▶ TASK GOAL: Using the data beneath, show every line that includes the word "Right".

▶ TASK INPUTS:
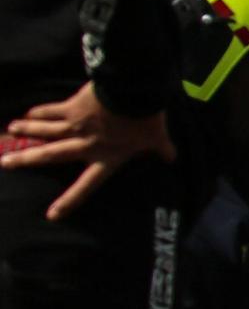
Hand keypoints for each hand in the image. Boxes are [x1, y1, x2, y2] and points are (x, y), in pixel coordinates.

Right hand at [5, 82, 173, 221]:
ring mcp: (75, 126)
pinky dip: (38, 112)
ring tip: (9, 133)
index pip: (87, 185)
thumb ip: (162, 149)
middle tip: (5, 163)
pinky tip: (26, 114)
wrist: (133, 93)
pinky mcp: (71, 108)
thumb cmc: (146, 118)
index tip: (52, 215)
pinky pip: (50, 111)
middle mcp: (85, 145)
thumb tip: (172, 158)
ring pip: (44, 131)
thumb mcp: (157, 137)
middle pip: (49, 156)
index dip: (70, 200)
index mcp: (106, 158)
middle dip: (26, 160)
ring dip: (26, 132)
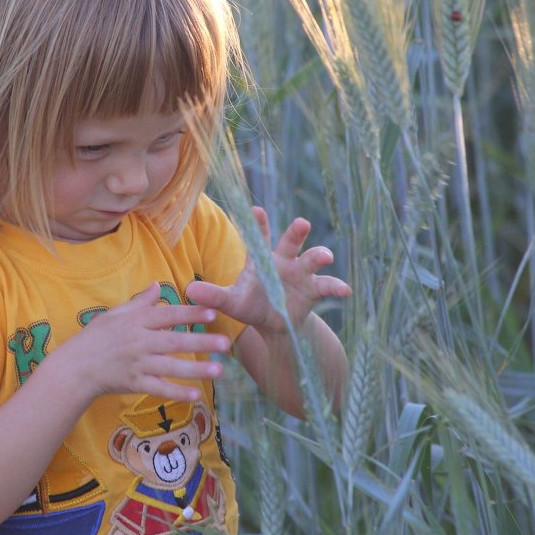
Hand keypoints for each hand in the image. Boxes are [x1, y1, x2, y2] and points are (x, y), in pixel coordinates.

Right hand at [51, 283, 231, 402]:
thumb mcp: (115, 314)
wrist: (75, 368)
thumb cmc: (95, 338)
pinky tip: (196, 395)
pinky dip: (176, 392)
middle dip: (201, 342)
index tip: (213, 312)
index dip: (191, 314)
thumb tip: (157, 285)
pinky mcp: (134, 383)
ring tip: (219, 370)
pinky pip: (158, 388)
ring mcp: (137, 364)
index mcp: (136, 322)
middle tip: (226, 343)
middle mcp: (139, 342)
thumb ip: (140, 302)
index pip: (168, 315)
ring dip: (196, 369)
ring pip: (171, 366)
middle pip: (174, 341)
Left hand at [186, 207, 351, 339]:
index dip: (258, 224)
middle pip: (291, 241)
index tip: (256, 210)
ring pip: (313, 259)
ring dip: (320, 255)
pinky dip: (337, 287)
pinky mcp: (314, 290)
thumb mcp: (231, 302)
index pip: (258, 237)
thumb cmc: (251, 306)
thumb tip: (189, 291)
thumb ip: (213, 295)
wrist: (275, 324)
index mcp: (262, 259)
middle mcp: (284, 260)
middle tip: (302, 223)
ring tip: (325, 256)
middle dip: (296, 232)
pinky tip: (345, 290)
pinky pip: (328, 286)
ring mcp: (301, 273)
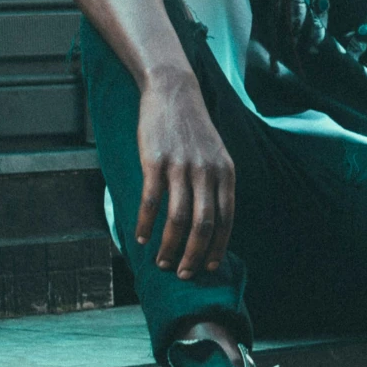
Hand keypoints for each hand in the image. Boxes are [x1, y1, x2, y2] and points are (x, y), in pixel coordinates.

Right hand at [134, 71, 235, 279]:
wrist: (174, 92)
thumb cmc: (193, 129)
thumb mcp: (216, 155)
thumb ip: (216, 185)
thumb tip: (212, 223)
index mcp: (225, 173)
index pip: (226, 220)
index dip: (217, 247)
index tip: (209, 267)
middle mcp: (207, 172)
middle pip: (204, 225)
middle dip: (194, 255)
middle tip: (184, 274)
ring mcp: (182, 167)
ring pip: (178, 218)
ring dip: (170, 246)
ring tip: (162, 262)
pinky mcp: (156, 162)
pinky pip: (151, 201)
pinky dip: (145, 223)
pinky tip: (140, 238)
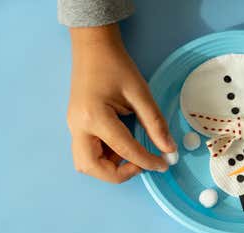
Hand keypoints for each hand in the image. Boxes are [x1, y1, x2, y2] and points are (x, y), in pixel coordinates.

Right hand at [67, 24, 176, 182]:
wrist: (93, 47)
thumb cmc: (116, 65)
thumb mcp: (140, 93)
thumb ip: (155, 124)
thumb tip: (169, 149)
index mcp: (94, 117)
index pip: (124, 150)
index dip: (147, 161)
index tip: (164, 165)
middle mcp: (78, 126)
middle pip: (92, 167)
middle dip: (118, 173)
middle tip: (140, 164)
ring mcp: (73, 127)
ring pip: (86, 164)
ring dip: (108, 167)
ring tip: (131, 154)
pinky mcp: (76, 127)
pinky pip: (88, 152)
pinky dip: (105, 157)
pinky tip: (122, 145)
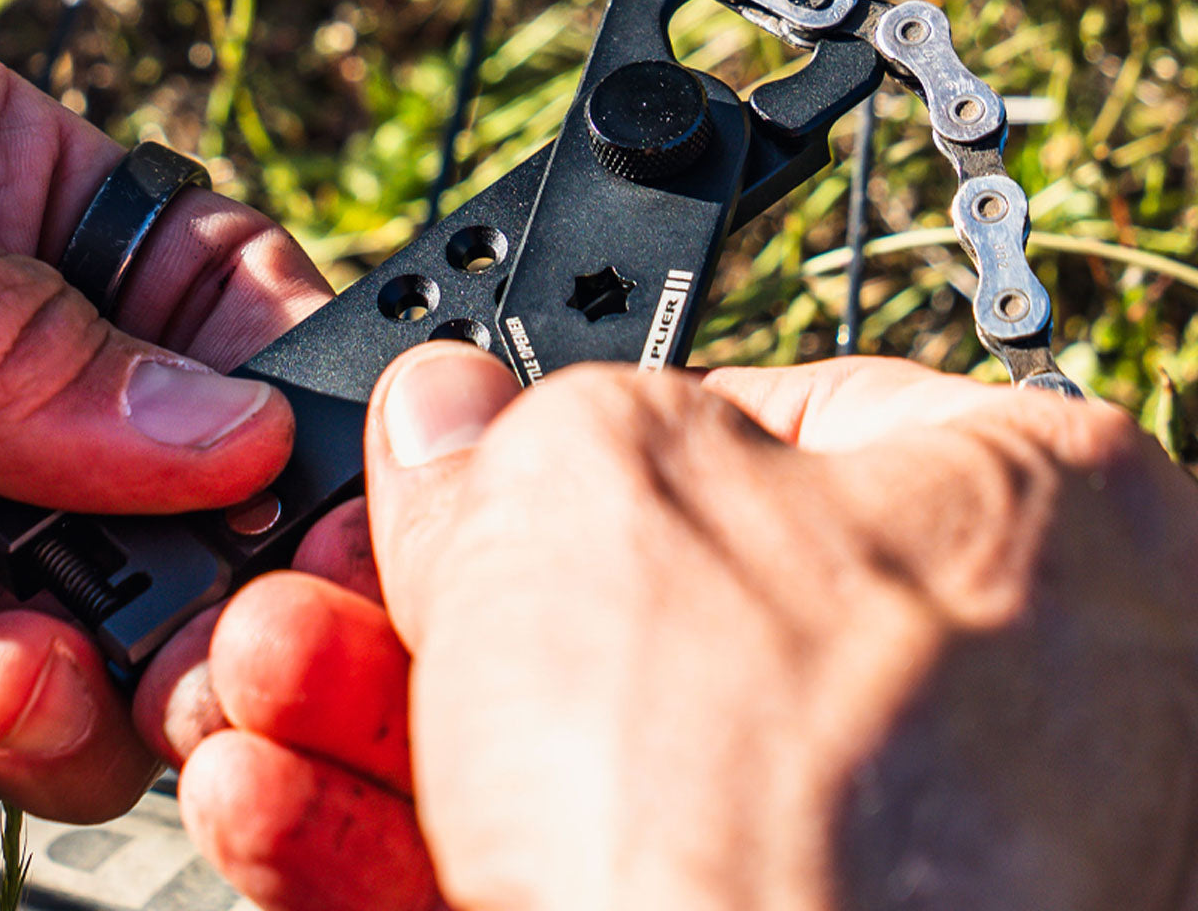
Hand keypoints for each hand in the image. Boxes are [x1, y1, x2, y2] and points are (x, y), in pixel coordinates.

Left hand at [0, 64, 335, 820]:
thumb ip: (52, 329)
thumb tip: (236, 440)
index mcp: (87, 247)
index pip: (267, 338)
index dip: (320, 436)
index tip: (342, 532)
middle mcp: (65, 395)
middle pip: (223, 516)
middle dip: (250, 597)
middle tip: (245, 656)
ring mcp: (10, 513)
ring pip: (129, 638)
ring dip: (141, 685)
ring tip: (100, 683)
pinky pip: (17, 700)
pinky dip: (28, 719)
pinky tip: (13, 689)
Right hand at [179, 345, 1197, 910]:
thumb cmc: (775, 780)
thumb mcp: (592, 492)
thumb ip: (517, 434)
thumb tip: (453, 416)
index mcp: (1012, 508)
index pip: (771, 420)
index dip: (592, 436)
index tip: (472, 465)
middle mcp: (993, 690)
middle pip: (655, 605)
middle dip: (441, 597)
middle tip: (329, 588)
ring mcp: (900, 854)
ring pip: (595, 754)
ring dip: (390, 719)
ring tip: (267, 692)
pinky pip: (587, 874)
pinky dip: (414, 843)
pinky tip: (288, 808)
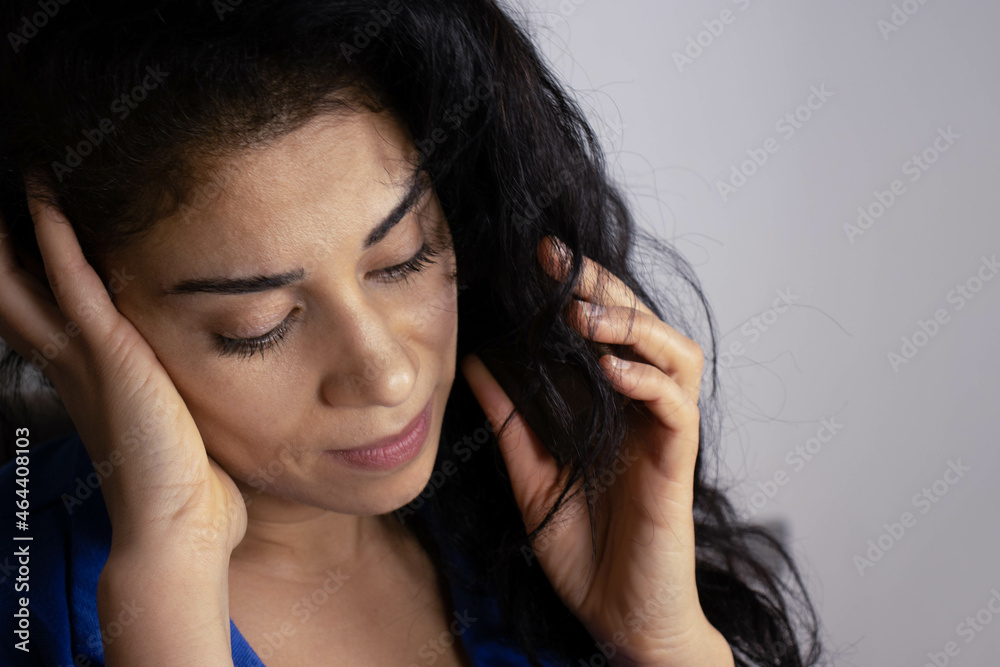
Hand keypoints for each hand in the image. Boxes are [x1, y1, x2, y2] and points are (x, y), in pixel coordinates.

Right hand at [0, 182, 245, 560]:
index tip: (23, 227)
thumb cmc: (183, 484)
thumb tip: (193, 384)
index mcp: (88, 379)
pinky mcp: (112, 358)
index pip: (43, 312)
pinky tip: (46, 202)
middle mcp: (74, 365)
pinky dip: (58, 244)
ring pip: (29, 281)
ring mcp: (87, 360)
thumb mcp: (170, 421)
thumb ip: (166, 392)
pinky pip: (76, 289)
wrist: (178, 529)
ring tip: (20, 180)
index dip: (25, 270)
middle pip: (17, 291)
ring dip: (19, 229)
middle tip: (2, 198)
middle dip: (3, 246)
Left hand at [460, 235, 732, 665]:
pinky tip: (612, 369)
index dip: (580, 290)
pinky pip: (676, 409)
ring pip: (677, 356)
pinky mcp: (676, 466)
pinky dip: (649, 381)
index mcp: (610, 410)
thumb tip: (477, 363)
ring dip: (633, 326)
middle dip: (604, 288)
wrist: (617, 619)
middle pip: (643, 329)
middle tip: (560, 260)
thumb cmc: (582, 551)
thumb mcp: (531, 476)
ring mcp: (663, 437)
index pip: (606, 332)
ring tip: (584, 315)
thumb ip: (511, 421)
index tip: (541, 258)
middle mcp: (642, 413)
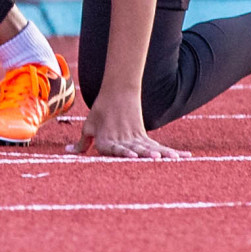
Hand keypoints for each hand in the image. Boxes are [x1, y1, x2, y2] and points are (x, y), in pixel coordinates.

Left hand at [67, 92, 190, 159]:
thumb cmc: (100, 112)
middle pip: (136, 149)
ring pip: (149, 148)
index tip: (133, 155)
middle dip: (145, 155)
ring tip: (171, 158)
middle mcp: (123, 140)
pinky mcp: (144, 136)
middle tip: (156, 159)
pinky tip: (182, 157)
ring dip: (161, 154)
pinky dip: (170, 152)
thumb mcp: (88, 127)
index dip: (124, 152)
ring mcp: (135, 138)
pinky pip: (158, 147)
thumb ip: (81, 144)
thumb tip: (68, 152)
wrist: (118, 92)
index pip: (115, 148)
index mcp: (107, 140)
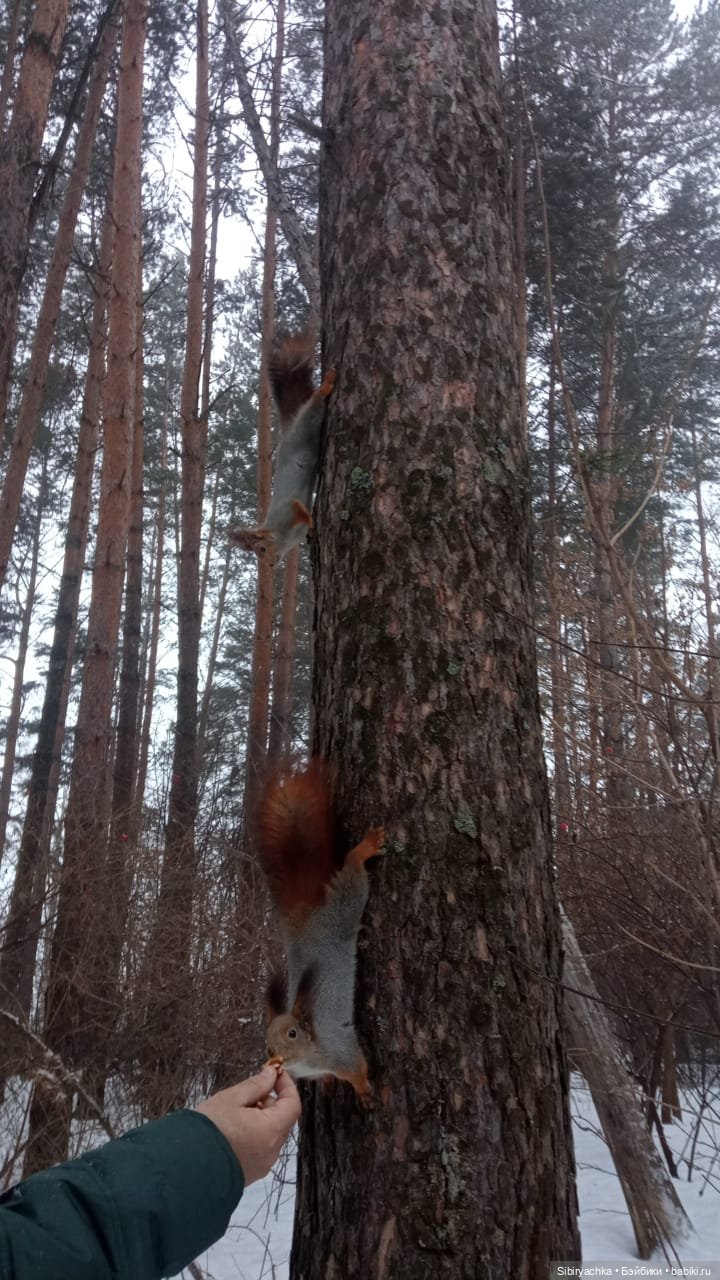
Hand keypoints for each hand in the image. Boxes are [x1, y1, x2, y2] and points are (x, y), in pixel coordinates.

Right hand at [196, 1065, 300, 1183]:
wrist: (186, 1167)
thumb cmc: (209, 1128)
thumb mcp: (231, 1099)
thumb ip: (255, 1085)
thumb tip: (271, 1074)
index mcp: (271, 1130)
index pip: (292, 1104)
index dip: (286, 1086)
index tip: (275, 1074)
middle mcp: (272, 1151)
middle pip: (282, 1120)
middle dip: (271, 1102)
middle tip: (249, 1093)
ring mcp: (262, 1165)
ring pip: (271, 1135)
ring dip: (262, 1119)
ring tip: (236, 1111)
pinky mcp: (250, 1174)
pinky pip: (260, 1149)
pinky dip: (255, 1135)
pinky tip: (233, 1130)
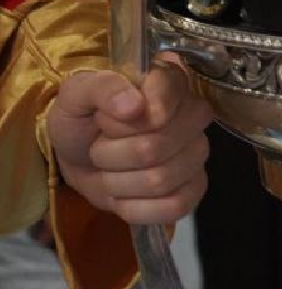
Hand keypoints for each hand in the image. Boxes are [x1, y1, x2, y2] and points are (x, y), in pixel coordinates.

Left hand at [46, 55, 210, 224]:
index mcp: (170, 79)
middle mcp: (194, 113)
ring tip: (109, 170)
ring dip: (118, 182)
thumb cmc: (83, 120)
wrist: (81, 159)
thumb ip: (101, 88)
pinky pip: (173, 207)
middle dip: (111, 155)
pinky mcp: (195, 188)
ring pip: (160, 180)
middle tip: (100, 148)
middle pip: (156, 147)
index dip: (129, 117)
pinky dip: (135, 208)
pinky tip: (125, 196)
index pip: (167, 93)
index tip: (104, 123)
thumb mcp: (76, 95)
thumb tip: (133, 105)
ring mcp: (198, 152)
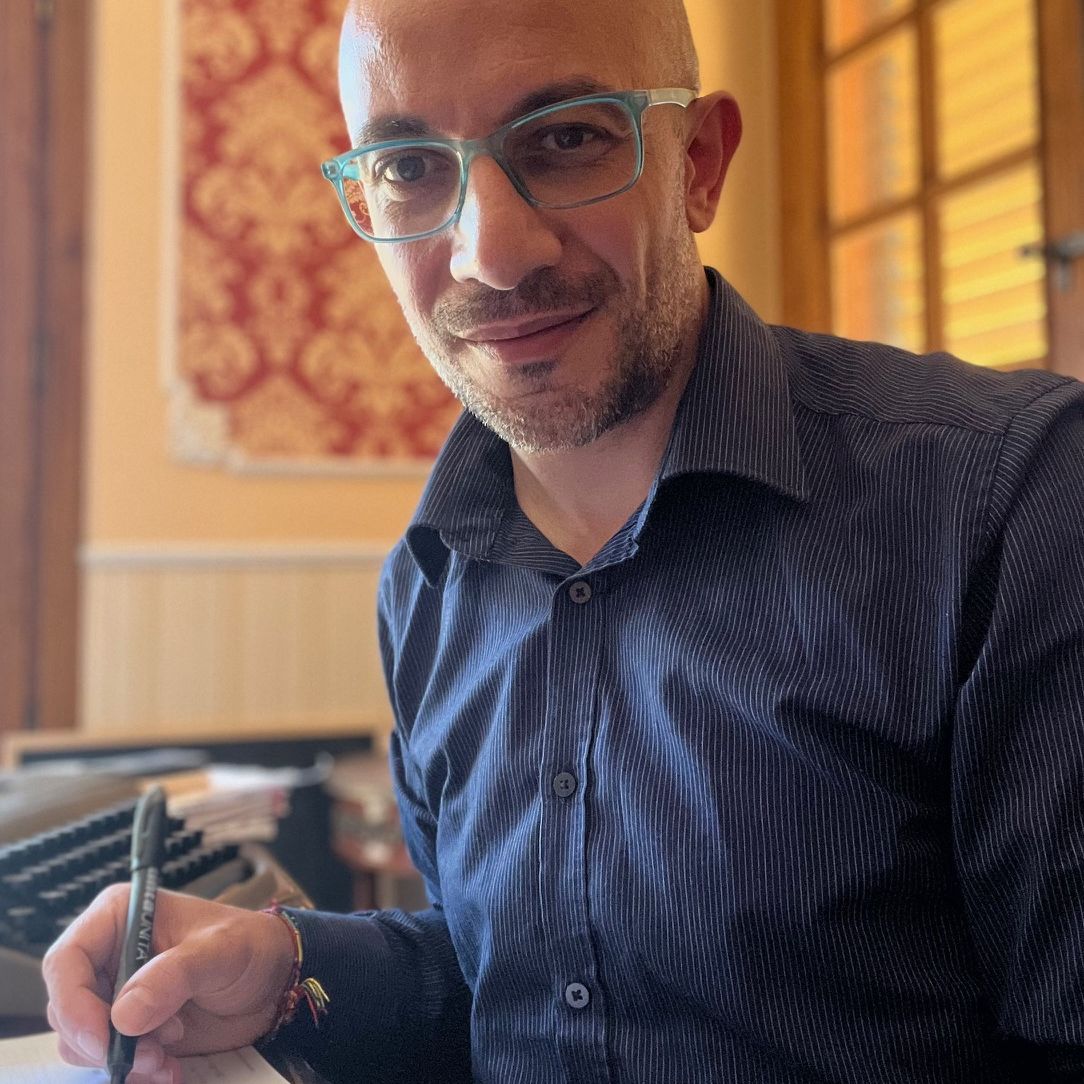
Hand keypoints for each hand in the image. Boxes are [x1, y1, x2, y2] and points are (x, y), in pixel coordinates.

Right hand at [42, 884, 295, 1083]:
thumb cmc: (250, 946)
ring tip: (168, 1056)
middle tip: (150, 1052)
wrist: (274, 982)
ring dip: (122, 1057)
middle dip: (103, 1039)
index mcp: (121, 917)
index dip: (72, 1002)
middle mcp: (110, 955)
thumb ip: (175, 974)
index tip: (102, 1038)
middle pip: (68, 1006)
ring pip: (84, 1039)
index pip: (67, 959)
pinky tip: (169, 1068)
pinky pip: (109, 1058)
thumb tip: (124, 1014)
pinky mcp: (130, 1028)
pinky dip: (134, 1070)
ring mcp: (117, 994)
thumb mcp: (221, 950)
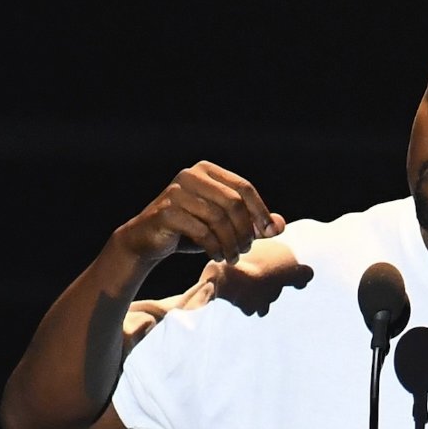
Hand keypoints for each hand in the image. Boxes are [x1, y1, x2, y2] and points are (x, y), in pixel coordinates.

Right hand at [115, 161, 284, 263]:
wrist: (147, 240)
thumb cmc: (192, 230)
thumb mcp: (226, 226)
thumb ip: (254, 223)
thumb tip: (280, 225)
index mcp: (207, 171)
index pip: (244, 187)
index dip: (261, 211)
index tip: (269, 233)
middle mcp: (190, 175)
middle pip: (233, 203)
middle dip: (245, 230)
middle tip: (246, 250)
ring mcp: (176, 192)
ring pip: (219, 218)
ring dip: (231, 242)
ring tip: (233, 257)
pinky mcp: (166, 211)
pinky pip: (202, 231)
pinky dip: (215, 247)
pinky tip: (218, 256)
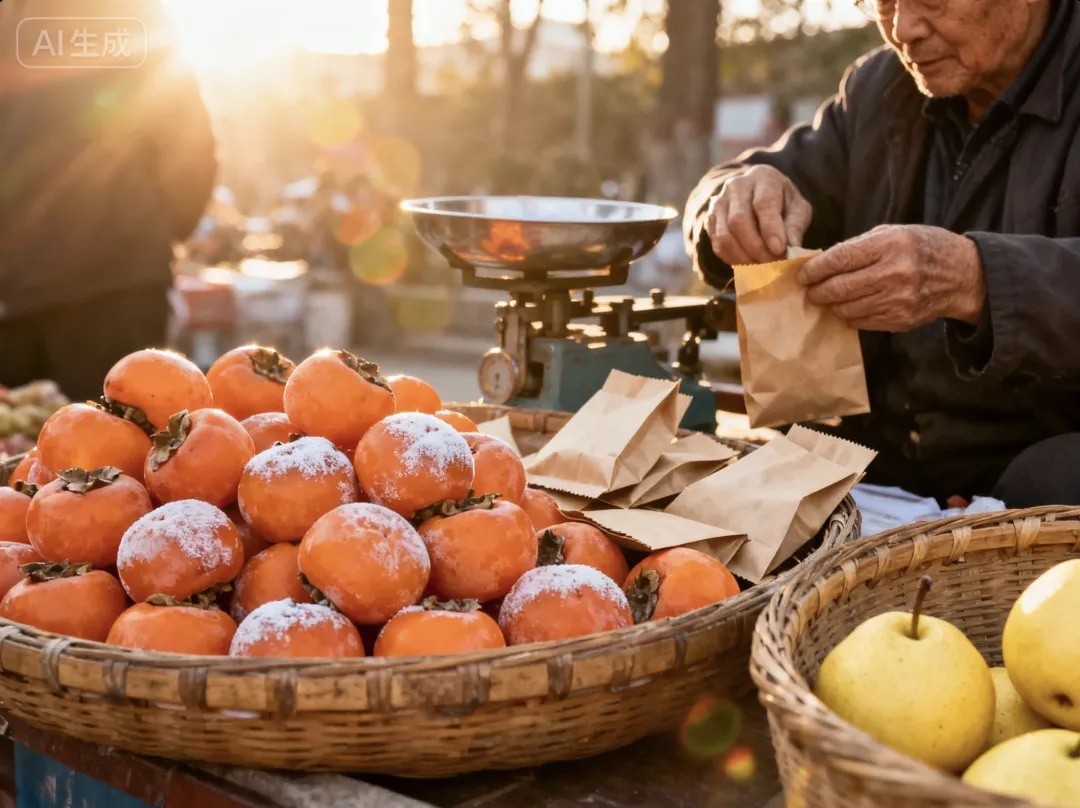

▶ SOLUTION:
Right hand at [5, 82, 173, 221]:
Right hand at [51, 283, 231, 402]:
Right hand at [134, 71, 235, 279]:
Right hand at [67, 24, 176, 182]:
Right hand at [179, 345, 1197, 910]:
Right hand at [0, 182, 245, 560]:
Right hand at [196, 1065, 300, 1183]:
Right hand at [42, 884, 295, 1083]:
Right hand at [115, 161, 284, 263]:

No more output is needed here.